With the images left out, print every entry that follows exactly.

··· Study material

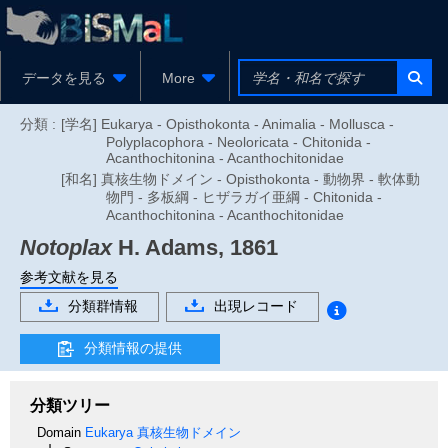
データを見る
More
分類 :
[学名] Eukarya - Opisthokonta - Animalia - Mollusca -
Polyplacophora - Neoloricata - Chitonida -
Acanthochitonina - Acanthochitonidae
[和名] 真核生物ドメイン - Opisthokonta - 動物界 - 軟体動
物門 - 多板綱 - ヒザラガイ亜綱 - Chitonida -
Acanthochitonina - Acanthochitonidae
Notoplax
H. Adams, 1861
参考文献を見る
分類群情報
出現レコード
分類情報の提供
分類ツリー
Domain
Eukarya
真核生物ドメイン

······

* _Completed task_:
データを見る
More
分類 :
[学名] Eukarya - Opisthokonta - Animalia - Mollusca -
Polyplacophora - Neoloricata - Chitonida -
Acanthochitonina - Acanthochitonidae
[和名] 真核生物ドメイン - Opisthokonta - 動物界 - 軟体動
物門 - 多板綱 - ヒザラガイ亜綱 - Chitonida -
Acanthochitonina - Acanthochitonidae
Notoplax
H. Adams, 1861
参考文献を見る
分類群情報
出現レコード
分類情報の提供
分類ツリー
Domain
Eukarya
真核生物ドメイン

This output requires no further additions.